[Start of Attachment]
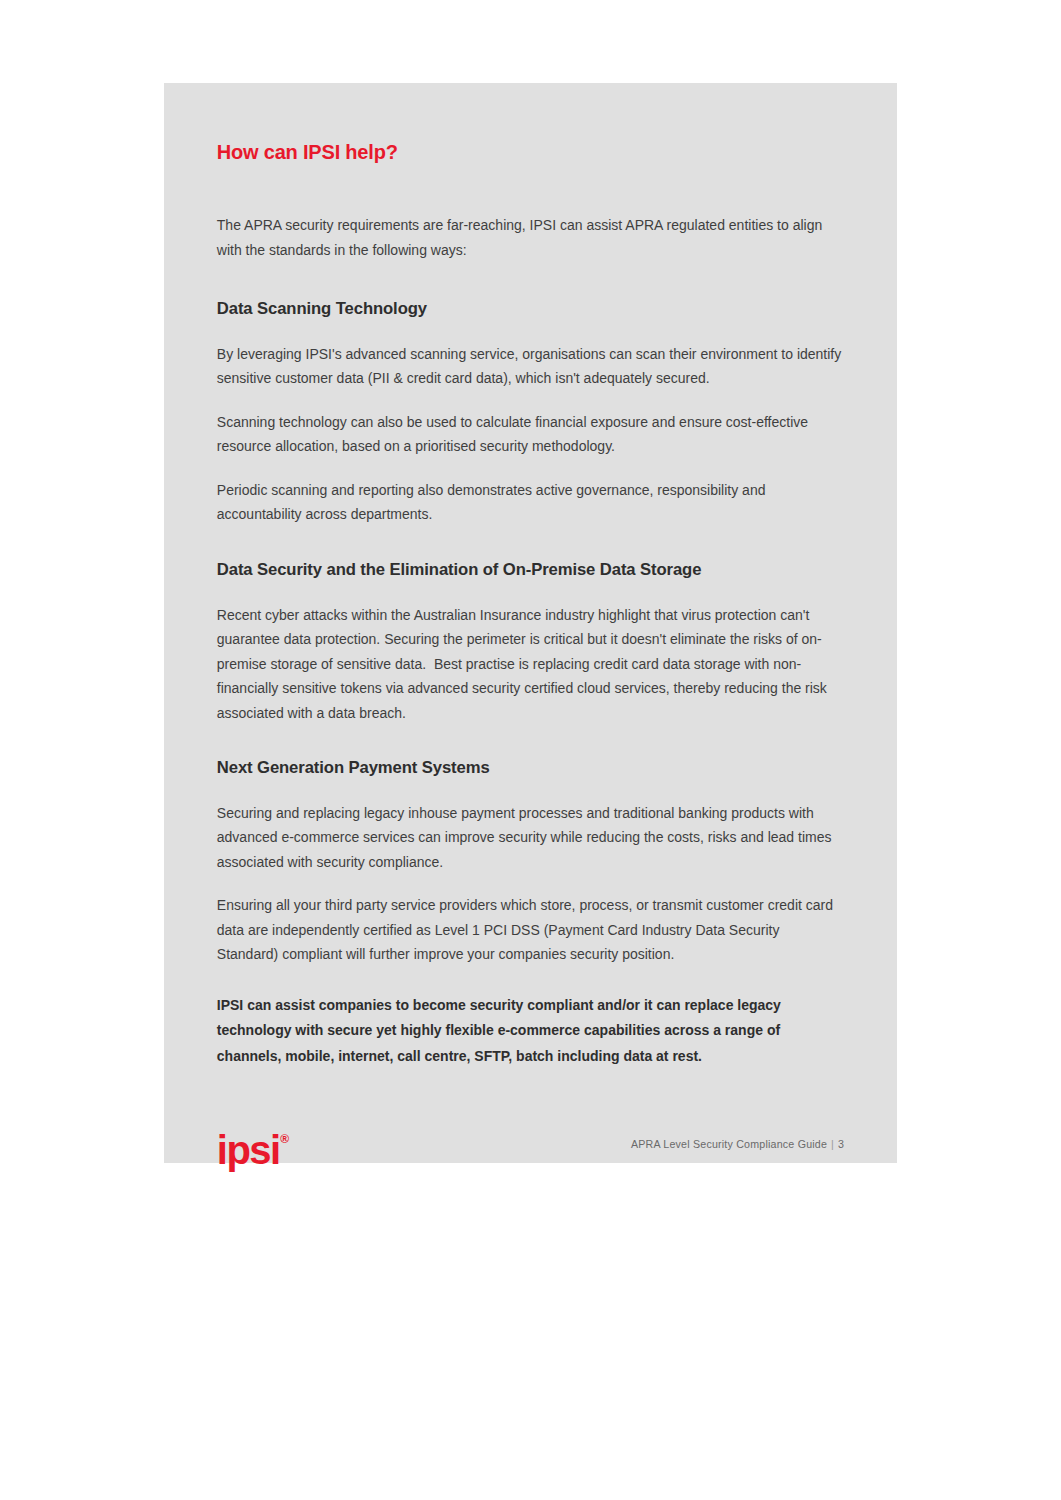How can IPSI help?
The APRA security requirements are far-reaching, IPSI can assist APRA regulated entities to align with the standards in the following ways:
Data Scanning Technology
By leveraging IPSI's advanced scanning service, organisations can scan their environment to identify sensitive customer data (PII & credit card data), which isn't adequately secured.
Scanning technology can also be used to calculate financial exposure and ensure cost-effective resource allocation, based on a prioritised security methodology.
Periodic scanning and reporting also demonstrates active governance, responsibility and accountability across departments.
Data Security and the Elimination of On-Premise Data Storage
Recent cyber attacks within the Australian Insurance industry highlight that virus protection can't guarantee data protection. Securing the perimeter is critical but it doesn't eliminate the risks of on-premise storage of sensitive data. Best practise is replacing credit card data storage with non-financially sensitive tokens via advanced security certified cloud services, thereby reducing the risk associated with a data breach.
Next Generation Payment Systems
Securing and replacing legacy inhouse payment processes and traditional banking products with advanced e-commerce services can improve security while reducing the costs, risks and lead times associated with security compliance.
Ensuring all your third party service providers which store, process, or transmit customer credit card data are independently certified as Level 1 PCI DSS (Payment Card Industry Data Security Standard) compliant will further improve your companies security position.
IPSI can assist companies to become security compliant and/or it can replace legacy technology with secure yet highly flexible e-commerce capabilities across a range of channels, mobile, internet, call centre, SFTP, batch including data at rest.
ipsi®
APRA Level Security Compliance Guide|3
[End of Attachment]
Print the material above exactly as it appears, but not its pictures.

How can IPSI help?
The APRA security requirements are far-reaching, IPSI can assist APRA regulated entities to align with the standards in the following ways:
Data Scanning Technology
By leveraging IPSI's advanced scanning service, organisations can scan their environment to identify sensitive customer data (PII & credit card data), which isn't adequately secured.
Scanning technology can also be used to calculate financial exposure and ensure cost-effective resource allocation, based on a prioritised security methodology.
Periodic scanning and reporting also demonstrates active governance, responsibility and accountability across departments.
Data Security and the Elimination of On-Premise Data Storage
Recent cyber attacks within the Australian Insurance industry highlight that virus protection can't guarantee data protection. Securing the perimeter is critical but it doesn't eliminate the risks of on-premise storage of sensitive data. Best practise is replacing credit card data storage with non-financially sensitive tokens via advanced security certified cloud services, thereby reducing the risk associated with a data breach.
Next Generation Payment Systems
Securing and replacing legacy inhouse payment processes and traditional banking products with advanced e-commerce services can improve security while reducing the costs, risks and lead times associated with security compliance.
Ensuring all your third party service providers which store, process, or transmit customer credit card data are independently certified as Level 1 PCI DSS (Payment Card Industry Data Security Standard) compliant will further improve your companies security position.
IPSI can assist companies to become security compliant and/or it can replace legacy technology with secure yet highly flexible e-commerce capabilities across a range of channels, mobile, internet, call centre, SFTP, batch including data at rest.
ipsi®
APRA Level Security Compliance Guide|3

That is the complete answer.